Could you resume the 2025 Plan prospectus summary below, writing on from its last sentence?

- Reading text -
Segment Open

The Company will provide to each participant, without charge and upon written or oral request, copies of the documents incorporated by reference in this prospectus and other documents required to be delivered under Rule 428(b) under the Securities Act. The Company will not provide exhibits to these documents unless the exhibits are specifically incorporated by reference into the documents that this prospectus incorporates by reference.
You should rely only on the information incorporated by reference or provided in this Summary, the 2025 Plan, the applicable award agreement, and any prospectus supplement or updating materials provided by the Company. The Company has not authorized anyone to provide you with different information. You should not assume that the information in this Summary, any prospectus supplement or any incorporated document is accurate as of any date other than the date of that document, except to the extent the information is updated or superseded by later information provided or incorporated by reference.

Segment Closed

- Information supplied -
Segment Open

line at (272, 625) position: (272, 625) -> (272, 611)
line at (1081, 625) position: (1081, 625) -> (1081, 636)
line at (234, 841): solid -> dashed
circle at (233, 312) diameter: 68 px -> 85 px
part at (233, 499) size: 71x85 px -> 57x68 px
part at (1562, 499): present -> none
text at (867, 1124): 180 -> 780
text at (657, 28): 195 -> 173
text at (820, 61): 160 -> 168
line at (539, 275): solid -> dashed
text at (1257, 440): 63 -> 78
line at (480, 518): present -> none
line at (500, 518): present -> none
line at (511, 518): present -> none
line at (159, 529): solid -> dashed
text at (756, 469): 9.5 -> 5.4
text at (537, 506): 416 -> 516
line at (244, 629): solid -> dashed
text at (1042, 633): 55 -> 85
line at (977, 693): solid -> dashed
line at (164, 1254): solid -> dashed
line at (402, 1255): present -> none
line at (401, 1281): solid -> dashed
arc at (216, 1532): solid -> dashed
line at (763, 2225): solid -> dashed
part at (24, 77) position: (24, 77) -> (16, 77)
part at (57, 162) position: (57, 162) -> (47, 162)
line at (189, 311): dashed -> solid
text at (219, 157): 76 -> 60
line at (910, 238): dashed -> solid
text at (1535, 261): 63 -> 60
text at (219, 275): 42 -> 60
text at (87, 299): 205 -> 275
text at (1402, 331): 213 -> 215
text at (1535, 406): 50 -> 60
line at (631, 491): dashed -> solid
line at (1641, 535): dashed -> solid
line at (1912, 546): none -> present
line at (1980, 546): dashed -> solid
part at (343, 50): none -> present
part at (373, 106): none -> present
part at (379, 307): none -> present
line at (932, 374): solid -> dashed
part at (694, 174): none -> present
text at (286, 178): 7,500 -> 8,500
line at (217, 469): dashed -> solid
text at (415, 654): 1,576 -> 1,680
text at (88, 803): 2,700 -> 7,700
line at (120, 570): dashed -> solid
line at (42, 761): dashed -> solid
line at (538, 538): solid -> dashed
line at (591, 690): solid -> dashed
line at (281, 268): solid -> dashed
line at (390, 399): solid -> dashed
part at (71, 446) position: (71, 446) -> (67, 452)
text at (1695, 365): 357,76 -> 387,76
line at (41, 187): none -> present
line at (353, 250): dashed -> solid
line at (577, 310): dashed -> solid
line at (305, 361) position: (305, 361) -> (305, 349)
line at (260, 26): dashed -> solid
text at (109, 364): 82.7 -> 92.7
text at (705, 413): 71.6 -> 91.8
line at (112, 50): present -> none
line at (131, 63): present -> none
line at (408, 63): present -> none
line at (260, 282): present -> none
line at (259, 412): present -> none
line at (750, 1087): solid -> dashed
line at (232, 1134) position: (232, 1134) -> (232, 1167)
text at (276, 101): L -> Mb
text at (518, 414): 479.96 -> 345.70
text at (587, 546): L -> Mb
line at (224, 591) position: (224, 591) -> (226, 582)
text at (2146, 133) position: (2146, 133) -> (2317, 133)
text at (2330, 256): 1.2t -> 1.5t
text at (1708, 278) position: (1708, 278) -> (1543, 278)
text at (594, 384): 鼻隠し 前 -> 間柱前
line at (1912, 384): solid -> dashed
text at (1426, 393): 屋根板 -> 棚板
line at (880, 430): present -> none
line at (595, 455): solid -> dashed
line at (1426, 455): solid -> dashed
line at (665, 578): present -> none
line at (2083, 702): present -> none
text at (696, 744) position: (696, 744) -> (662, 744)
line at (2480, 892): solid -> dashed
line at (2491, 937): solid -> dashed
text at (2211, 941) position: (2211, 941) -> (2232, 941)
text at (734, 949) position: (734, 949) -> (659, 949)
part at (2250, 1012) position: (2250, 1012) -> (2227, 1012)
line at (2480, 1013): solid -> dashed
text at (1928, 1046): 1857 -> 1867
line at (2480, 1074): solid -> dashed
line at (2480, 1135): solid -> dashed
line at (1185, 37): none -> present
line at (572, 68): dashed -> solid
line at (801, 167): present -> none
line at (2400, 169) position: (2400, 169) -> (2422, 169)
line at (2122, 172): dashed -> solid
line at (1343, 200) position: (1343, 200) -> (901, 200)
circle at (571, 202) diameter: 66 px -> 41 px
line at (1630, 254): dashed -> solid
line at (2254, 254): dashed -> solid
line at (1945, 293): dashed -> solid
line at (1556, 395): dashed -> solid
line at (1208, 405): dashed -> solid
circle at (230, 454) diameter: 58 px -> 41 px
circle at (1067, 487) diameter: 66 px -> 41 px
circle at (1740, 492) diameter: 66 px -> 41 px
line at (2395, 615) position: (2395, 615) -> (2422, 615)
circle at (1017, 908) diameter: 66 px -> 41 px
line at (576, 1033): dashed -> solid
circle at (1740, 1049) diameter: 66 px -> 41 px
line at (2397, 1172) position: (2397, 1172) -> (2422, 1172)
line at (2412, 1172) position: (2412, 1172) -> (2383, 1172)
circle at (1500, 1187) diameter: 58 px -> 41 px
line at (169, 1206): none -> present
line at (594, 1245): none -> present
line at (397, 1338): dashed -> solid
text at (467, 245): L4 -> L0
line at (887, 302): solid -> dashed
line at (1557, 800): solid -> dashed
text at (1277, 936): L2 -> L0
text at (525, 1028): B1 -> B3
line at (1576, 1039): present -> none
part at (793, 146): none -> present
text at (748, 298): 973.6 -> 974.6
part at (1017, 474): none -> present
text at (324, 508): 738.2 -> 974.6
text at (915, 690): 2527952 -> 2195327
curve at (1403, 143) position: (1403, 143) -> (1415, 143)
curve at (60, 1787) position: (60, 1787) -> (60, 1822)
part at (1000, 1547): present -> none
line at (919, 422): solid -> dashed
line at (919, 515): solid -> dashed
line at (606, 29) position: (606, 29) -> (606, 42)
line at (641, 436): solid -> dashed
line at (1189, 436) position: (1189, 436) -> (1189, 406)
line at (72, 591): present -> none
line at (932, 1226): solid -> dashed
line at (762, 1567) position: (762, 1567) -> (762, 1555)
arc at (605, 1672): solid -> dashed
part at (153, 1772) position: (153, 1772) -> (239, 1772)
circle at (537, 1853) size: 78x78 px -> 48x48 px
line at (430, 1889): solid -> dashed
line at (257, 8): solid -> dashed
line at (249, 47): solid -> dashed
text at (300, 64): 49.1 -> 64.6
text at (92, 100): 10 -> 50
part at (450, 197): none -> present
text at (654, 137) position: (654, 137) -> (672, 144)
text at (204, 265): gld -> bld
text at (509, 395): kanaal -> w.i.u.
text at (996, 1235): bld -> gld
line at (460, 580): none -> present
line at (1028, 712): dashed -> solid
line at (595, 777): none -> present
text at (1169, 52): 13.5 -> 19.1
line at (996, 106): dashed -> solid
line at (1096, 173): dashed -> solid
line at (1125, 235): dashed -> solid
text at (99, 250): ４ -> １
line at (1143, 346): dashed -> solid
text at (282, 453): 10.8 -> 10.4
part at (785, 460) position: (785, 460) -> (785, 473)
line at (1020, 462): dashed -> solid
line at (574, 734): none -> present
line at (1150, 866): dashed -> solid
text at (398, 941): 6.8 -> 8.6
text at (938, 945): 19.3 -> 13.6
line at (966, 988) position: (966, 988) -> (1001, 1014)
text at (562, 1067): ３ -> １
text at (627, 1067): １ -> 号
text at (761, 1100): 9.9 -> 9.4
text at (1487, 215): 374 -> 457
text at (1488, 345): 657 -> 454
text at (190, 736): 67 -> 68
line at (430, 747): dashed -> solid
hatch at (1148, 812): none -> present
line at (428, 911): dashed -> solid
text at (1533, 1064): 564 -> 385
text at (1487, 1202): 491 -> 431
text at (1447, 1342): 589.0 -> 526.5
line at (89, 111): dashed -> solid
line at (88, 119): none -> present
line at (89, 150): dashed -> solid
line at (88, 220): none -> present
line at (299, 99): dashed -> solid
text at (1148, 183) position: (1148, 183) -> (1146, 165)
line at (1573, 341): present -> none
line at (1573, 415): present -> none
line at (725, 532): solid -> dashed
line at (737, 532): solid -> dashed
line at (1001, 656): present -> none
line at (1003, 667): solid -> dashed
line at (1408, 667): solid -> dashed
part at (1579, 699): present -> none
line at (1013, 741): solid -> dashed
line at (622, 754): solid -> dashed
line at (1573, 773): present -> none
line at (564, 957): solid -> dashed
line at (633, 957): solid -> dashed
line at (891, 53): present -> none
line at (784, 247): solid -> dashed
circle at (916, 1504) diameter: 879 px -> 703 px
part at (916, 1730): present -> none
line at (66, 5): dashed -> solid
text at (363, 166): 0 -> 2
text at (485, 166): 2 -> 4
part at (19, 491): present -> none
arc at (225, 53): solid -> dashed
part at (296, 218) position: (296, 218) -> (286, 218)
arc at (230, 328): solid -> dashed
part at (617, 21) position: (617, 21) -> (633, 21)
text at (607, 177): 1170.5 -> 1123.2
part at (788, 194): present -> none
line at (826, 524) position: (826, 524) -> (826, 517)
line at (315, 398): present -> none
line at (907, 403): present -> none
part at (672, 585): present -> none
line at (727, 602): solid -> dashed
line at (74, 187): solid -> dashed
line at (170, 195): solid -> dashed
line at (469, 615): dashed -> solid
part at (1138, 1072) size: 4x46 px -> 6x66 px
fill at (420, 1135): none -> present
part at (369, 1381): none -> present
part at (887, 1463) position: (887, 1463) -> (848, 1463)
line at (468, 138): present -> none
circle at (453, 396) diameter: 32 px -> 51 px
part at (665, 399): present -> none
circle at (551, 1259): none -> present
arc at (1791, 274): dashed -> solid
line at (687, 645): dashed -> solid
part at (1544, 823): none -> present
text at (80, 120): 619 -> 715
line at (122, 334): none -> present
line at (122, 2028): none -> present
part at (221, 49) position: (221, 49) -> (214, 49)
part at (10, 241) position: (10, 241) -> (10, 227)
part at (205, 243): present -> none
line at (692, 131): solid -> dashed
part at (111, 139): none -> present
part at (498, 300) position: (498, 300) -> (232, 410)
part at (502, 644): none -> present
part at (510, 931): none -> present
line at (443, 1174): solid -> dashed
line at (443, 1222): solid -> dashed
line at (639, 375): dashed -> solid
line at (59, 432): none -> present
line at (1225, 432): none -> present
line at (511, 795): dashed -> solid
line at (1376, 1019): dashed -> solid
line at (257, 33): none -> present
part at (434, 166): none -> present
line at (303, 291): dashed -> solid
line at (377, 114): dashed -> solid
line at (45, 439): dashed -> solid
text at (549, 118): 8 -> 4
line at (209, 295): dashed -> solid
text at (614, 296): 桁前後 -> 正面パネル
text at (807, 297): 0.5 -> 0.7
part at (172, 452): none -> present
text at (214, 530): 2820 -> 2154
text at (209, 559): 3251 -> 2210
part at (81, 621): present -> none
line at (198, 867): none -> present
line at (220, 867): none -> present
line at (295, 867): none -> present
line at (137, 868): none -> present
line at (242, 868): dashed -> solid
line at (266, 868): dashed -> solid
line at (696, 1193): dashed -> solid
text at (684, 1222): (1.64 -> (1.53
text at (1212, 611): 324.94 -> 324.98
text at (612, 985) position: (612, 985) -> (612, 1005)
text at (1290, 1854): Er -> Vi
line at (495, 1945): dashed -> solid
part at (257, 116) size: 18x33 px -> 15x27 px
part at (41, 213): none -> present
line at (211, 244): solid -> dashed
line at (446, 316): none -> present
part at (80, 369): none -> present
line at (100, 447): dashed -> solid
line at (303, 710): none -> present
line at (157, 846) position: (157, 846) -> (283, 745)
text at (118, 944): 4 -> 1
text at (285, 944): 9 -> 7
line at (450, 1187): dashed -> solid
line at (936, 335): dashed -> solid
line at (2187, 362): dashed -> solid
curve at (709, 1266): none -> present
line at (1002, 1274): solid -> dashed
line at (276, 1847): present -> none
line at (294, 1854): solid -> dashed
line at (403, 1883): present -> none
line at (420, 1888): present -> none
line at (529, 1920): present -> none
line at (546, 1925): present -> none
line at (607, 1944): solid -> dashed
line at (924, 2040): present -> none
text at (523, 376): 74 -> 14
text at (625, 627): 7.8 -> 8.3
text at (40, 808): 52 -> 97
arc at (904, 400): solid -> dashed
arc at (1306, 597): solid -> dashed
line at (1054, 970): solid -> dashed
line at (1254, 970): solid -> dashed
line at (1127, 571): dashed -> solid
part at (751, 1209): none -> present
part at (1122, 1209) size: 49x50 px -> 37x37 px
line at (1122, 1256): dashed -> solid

Segment Closed

- Answer for this exercise -
This Summary is intended as a plain English summary of the 2025 Plan and may become outdated if the 2025 Plan is amended or the Company’s policies change. Always refer to the 2025 Plan and your award agreement when a question arises regarding your award or participation in the 2025 Plan. A copy of the 2025 Plan was provided to you. To obtain another copy of the 2025 Plan, an award agreement, or additional information about the 2025 Plan and its administrator, please contact the Company at the address, telephone number or email address listed above.
No person has been authorized to give any information or to make any representations not contained in or incorporated by reference into this Summary. If any such information or representation is given or made, you should not rely on it as having been authorized by the Company. Neither delivery of this Summary nor any issuance or sale of shares under the 2025 Plan will under any circumstances create any implication that there has been no change in the affairs of the Company since the date of this Summary or since the date of any document incorporated by reference. This Summary does not constitute an offer to sell or a solicitation of an offer to purchase any securities other than the securities to which this Summary relates, or an offer or solicitation in any jurisdiction or to any person to whom it is unlawful to make such offer or solicitation.